O Partido dos Trabalhadores oficializou no domingo, 2 de agosto, em convenção nacional realizada no Expo Center Norte, na zona norte de São Paulo, a candidatura do presidente Luiz Inácio Lula da Silva à reeleição. Aos 80 anos, o petista disputa sua sétima eleição presidencial e busca um quarto mandato, algo inédito na história republicana brasileira. A chapa repete a composição de 2022, com o vice-presidente Geraldo Alckmin novamente como candidato a vice, e a homologação foi anunciada pelo presidente nacional do partido diante de um público estimado em cerca de 3 mil pessoas.
A convenção fechou uma sequência de encontros partidários. Nos dias anteriores, o PCdoB aprovou o apoio em convenção virtual na quinta-feira, 30 de julho, e o Partido Verde fez o mesmo na sexta-feira, 31. A coligação presidencial reúne a Federação Brasil da Esperança, formada por PT, PV e PCdoB, além de PSB, PDT e a federação PSOL/Rede. O calendário eleitoral também é ponto pacífico em toda a cobertura: as convenções partidárias podiam ser realizadas até 5 de agosto, o registro das candidaturas na Justiça Eleitoral vai até 15 de agosto e a propaganda eleitoral começa em 16 de agosto, mesma data escolhida para o primeiro grande ato de campanha, em São Bernardo do Campo, palco das assembleias de metalúrgicos do fim dos anos 1970. O primeiro turno está marcado para 4 de outubro e o eventual segundo turno para 25 de outubro.
A cobertura de centro relatou o rito com detalhe: a ordem dos discursos, a troca do tradicional vermelho pelo branco nas roupas dos candidatos, a presença de governadores e candidatos aliados e o conteúdo do pronunciamento presidencial. No discurso, o presidente citou o candidato do partido ao governo paulista como possível sucessor em 2030, anunciou disposição de enfrentar o Congresso na questão das emendas parlamentares e defendeu mais investimento em Defesa em nome da soberania nacional. Os mesmos veículos registraram que a campanha não pretende apresentar propostas de grande fôlego e aposta na consolidação do legado, além de mostrarem números de pesquisas que indicam a disputa mais apertada dos últimos ciclos, com o adversário do PL reduzindo a diferença.
Veículos de esquerda destacaram a dimensão de projeto coletivo do evento. Nessa leitura, o dado central é a união, inédita desde 1989, de todas as siglas de esquerda e centro-esquerda em uma única chapa, somada à ênfase em programas sociais, saúde pública, microcrédito, proteção às mulheres e ao compromisso de acabar com a escala de trabalho 6x1. A defesa da soberania diante das tarifas comerciais impostas pelos Estados Unidos a produtos brasileiros aparece como eixo mobilizador, e as críticas às emendas parlamentares são apresentadas como denúncia do esvaziamento do poder do Executivo eleito.
Veículos de direita enfatizaram outro conjunto de fatos. Deram relevo à idade do candidato, que terminaria um eventual quarto mandato aos 85 anos, e ao fato de que a tentativa de ampliar a aliança para o centro e para a direita fracassou, com MDB, Republicanos, PP e União Brasil optando pela neutralidade no primeiro turno.
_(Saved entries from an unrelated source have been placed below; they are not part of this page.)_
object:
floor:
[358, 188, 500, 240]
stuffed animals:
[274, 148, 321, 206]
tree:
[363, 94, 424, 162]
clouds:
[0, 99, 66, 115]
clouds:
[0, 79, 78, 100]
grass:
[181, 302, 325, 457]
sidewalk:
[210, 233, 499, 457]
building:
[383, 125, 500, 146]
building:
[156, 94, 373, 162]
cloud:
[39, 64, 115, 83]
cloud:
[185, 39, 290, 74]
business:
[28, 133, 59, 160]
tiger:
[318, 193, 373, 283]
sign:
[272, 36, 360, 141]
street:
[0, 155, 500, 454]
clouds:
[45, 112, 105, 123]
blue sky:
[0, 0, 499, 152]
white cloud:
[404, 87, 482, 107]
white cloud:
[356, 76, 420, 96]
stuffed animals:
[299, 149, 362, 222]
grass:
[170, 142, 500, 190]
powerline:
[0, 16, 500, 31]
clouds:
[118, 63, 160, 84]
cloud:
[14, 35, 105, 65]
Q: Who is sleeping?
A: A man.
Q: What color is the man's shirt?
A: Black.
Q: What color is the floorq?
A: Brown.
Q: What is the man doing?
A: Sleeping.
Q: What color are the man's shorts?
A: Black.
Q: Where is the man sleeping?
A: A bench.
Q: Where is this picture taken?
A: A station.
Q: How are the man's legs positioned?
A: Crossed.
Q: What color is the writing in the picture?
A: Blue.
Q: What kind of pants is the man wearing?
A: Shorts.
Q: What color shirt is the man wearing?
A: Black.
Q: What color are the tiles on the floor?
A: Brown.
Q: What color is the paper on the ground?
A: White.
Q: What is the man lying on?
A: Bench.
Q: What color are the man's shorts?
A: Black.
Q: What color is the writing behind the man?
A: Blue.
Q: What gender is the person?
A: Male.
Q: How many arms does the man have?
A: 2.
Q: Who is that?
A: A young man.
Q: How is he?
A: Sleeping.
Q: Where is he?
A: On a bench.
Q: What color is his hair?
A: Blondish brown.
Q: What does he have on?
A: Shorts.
Também destacaram as representações na Justiça Eleitoral por antecipação de campanha, o volume de recursos do fundo eleitoral destinado à disputa presidencial e o desgaste provocado pelas investigações que atingem o entorno do presidente, incluindo inquéritos autorizados pelo Supremo sobre o filho dele e a apuração envolvendo um banco privado que alcança aliados do governo.
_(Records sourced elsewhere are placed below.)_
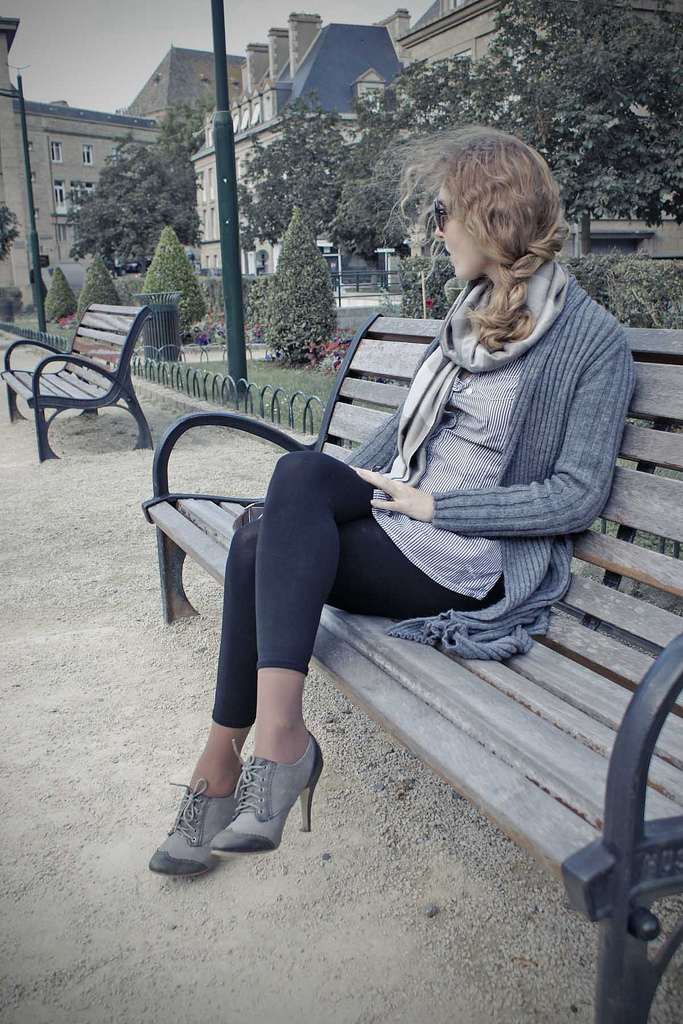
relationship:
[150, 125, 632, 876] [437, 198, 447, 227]
woman wearing glasses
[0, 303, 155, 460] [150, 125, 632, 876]
bench next to woman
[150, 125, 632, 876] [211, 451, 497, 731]
woman wearing black leggings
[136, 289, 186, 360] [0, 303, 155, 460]
black trashcan behind bench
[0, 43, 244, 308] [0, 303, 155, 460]
building behind bench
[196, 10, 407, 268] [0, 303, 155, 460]
building behind bench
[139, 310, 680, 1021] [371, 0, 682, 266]
bench behind building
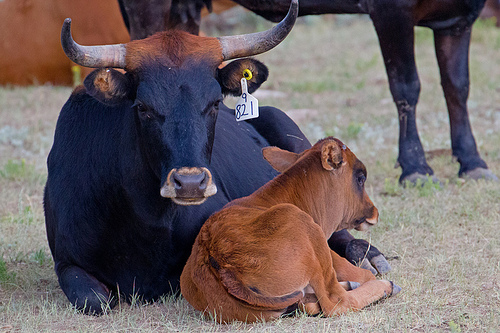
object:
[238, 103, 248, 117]
numbers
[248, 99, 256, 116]
numbers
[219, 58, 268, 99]
ear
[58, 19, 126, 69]
horn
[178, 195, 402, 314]
body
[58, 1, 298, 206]
head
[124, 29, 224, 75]
top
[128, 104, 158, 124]
eyes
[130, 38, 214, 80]
fur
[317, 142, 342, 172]
ear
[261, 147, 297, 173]
ear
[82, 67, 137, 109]
ear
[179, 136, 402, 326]
baby cow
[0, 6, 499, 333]
ground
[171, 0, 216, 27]
utters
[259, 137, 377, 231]
head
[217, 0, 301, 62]
horn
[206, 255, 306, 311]
tail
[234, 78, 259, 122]
tag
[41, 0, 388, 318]
adult cow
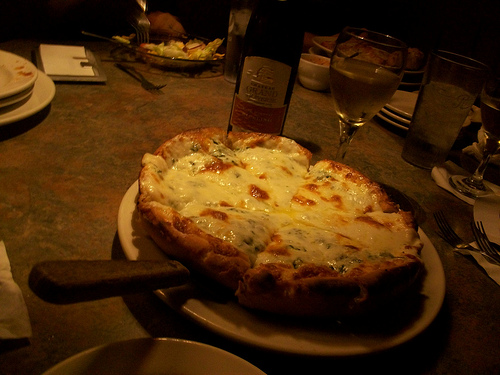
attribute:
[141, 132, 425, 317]
pizza — shadowed, cheesy, small, plated, crusted, sauced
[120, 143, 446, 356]
plate — white, small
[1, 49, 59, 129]
plates — stacked, dirty, tabled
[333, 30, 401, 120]
wine — white, bottled, clear, glassed, present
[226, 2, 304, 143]
bottle — labeled, tabled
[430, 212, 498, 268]
forks — pronged, silver, touching, standing, tabled, tipped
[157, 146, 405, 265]
cheese — melted, white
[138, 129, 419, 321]
crust — thick, brown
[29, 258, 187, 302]
handle — wooden, present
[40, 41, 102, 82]
paper — white, present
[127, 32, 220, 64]
salad — mixed, bowled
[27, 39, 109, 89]
holder — silver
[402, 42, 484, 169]
cup — clear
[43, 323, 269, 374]
bowl — white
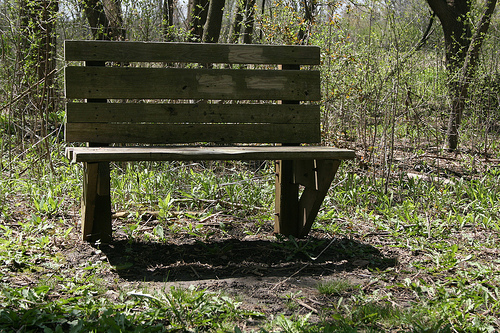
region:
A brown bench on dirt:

Há convergência sobre o essencial: o fato de a candidatura estar formalizada, a composição da chapa, os partidos coligados, o calendário legal e a identificação do senador do PL como principal adversário, oficializado por seu partido em 25 de julho. A divergência está na hierarquia dos fatos, não na sua existência.
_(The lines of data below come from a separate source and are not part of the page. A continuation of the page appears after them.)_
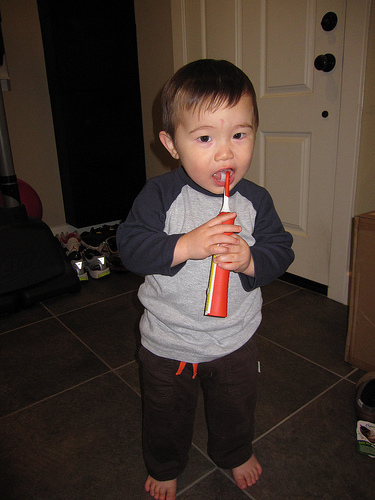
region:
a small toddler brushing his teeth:
[112, 57, 269, 498]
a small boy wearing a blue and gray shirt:
[113, 57, 294, 498]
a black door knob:
[311, 52, 336, 73]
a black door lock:
[320, 12, 337, 30]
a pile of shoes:
[59, 224, 122, 279]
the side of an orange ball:
[16, 178, 43, 218]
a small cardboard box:
[344, 205, 373, 372]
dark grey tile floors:
[0, 274, 373, 499]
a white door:
[169, 2, 366, 307]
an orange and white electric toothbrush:
[203, 171, 230, 317]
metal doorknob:
[308, 48, 341, 78]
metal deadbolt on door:
[313, 6, 343, 36]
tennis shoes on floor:
[57, 223, 115, 279]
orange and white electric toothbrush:
[203, 169, 239, 325]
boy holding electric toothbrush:
[112, 75, 303, 372]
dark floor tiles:
[34, 407, 138, 498]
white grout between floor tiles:
[100, 357, 125, 377]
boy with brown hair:
[154, 53, 271, 200]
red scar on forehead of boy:
[214, 115, 228, 131]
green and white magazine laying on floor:
[353, 418, 373, 468]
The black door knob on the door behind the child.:
[313, 49, 335, 69]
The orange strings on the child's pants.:
[174, 362, 201, 376]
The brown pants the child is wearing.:
[133, 348, 271, 472]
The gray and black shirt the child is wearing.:
[126, 173, 295, 353]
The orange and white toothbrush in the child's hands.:
[207, 163, 231, 316]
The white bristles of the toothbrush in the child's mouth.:
[217, 171, 226, 180]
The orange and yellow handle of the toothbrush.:
[199, 208, 228, 315]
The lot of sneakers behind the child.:
[49, 225, 130, 276]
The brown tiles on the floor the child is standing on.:
[9, 278, 373, 495]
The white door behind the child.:
[170, 5, 348, 295]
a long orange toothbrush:
[202, 168, 242, 321]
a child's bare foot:
[226, 454, 261, 488]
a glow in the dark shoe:
[66, 253, 92, 282]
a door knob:
[312, 47, 337, 74]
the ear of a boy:
[156, 130, 185, 161]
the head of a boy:
[148, 55, 262, 194]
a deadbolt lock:
[318, 12, 336, 30]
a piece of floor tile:
[257, 287, 357, 377]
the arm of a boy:
[114, 174, 245, 274]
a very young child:
[114, 55, 297, 497]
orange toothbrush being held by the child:
[202, 161, 240, 319]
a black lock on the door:
[316, 11, 342, 34]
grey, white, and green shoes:
[66, 252, 112, 279]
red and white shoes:
[61, 229, 90, 250]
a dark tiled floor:
[7, 266, 357, 491]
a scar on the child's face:
[215, 114, 234, 132]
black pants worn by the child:
[133, 351, 271, 465]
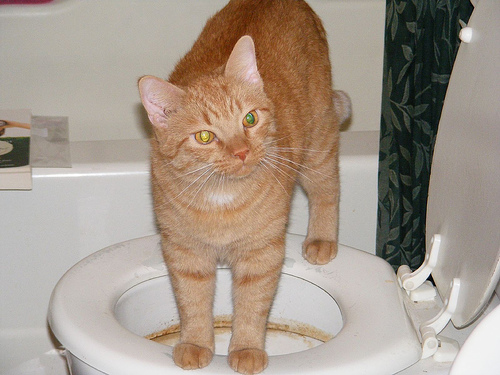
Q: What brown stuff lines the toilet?
A: Dirt.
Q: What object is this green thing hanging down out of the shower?
A: Shower curtain.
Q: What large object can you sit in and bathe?
A: Bathtub.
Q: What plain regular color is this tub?
A: White.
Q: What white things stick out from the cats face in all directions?
A: Whiskers.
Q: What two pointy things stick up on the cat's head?
A: Ears.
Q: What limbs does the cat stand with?
A: Legs.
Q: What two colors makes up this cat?
A: Orange and white.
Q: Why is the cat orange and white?
A: Genetics.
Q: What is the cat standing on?
A: The toilet.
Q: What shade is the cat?
A: Orange.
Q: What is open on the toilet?
A: The lid.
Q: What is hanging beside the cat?
A: A curtain.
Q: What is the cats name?
A: Scruffy.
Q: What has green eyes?
A: The cat.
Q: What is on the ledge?
A: A book.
O que ainda não se sabe é como as investigações em curso afetarão a intenção de voto, se o campo adversário conseguirá fechar coligações nacionais até o prazo de registro, qual será o desfecho das ações movidas na Justiça Eleitoral por pedido antecipado de voto e se a campanha manterá a decisão de não apresentar propostas novas ao longo dos dois meses que antecedem o primeiro turno.